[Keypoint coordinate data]
* * * * * * * * *
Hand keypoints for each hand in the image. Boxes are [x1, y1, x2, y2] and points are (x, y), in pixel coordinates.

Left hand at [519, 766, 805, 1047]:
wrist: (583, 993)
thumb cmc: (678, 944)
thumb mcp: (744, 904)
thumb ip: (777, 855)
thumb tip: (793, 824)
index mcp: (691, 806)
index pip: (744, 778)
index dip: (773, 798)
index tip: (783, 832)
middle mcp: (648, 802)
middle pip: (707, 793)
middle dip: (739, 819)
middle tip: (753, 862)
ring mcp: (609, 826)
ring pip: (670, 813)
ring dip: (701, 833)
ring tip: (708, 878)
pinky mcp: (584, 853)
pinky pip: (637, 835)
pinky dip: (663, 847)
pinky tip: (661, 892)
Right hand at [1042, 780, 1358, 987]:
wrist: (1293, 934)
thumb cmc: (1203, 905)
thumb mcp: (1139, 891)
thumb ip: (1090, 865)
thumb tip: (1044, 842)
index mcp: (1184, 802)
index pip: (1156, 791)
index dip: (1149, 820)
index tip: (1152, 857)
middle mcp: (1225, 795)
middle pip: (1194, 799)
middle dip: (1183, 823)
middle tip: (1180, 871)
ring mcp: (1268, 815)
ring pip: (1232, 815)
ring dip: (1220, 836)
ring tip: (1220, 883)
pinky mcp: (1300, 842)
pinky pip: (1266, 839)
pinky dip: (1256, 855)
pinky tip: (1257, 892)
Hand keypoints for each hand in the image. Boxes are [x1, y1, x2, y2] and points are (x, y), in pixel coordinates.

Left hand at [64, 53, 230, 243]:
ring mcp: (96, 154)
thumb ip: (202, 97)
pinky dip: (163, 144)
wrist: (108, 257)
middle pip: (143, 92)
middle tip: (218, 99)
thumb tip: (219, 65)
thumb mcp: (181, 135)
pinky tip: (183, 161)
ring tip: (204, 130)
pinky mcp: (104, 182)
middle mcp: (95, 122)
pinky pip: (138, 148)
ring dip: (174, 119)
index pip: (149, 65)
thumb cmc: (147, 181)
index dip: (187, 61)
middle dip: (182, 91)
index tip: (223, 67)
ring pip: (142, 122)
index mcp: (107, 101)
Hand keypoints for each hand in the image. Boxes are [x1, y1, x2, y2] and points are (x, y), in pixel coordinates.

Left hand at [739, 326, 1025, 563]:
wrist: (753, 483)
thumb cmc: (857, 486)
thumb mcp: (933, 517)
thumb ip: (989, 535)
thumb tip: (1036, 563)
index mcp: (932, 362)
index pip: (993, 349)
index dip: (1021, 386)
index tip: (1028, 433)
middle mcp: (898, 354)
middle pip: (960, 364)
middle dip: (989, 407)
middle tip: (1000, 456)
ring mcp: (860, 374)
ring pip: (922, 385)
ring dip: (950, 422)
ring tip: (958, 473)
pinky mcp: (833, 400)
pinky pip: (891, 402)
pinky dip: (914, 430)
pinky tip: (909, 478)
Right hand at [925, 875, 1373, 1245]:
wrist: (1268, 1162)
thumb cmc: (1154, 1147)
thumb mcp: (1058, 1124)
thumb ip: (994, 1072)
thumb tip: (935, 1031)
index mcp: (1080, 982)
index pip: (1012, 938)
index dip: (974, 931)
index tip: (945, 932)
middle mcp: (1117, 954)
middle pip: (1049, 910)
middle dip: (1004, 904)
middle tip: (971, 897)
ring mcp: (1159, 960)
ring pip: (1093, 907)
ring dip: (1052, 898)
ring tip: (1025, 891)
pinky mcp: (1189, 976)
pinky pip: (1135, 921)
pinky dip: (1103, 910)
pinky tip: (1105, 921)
* * * * * * * * *
▸ **WHAT IS EXPECTED**
Starting at the line that contains "ring dip: (1052, 898)", restate word for word every line through the last one in the records above. Return nothing else.

▸ **SOLUTION TO THIS PROBLEM**
ring dip: (1052, 898)
ring tip: (1025, 891)
pinky mcp: (1189, 976)
pinky pip: (1135, 921)
pinky dip: (1103, 910)
pinky tip: (1105, 921)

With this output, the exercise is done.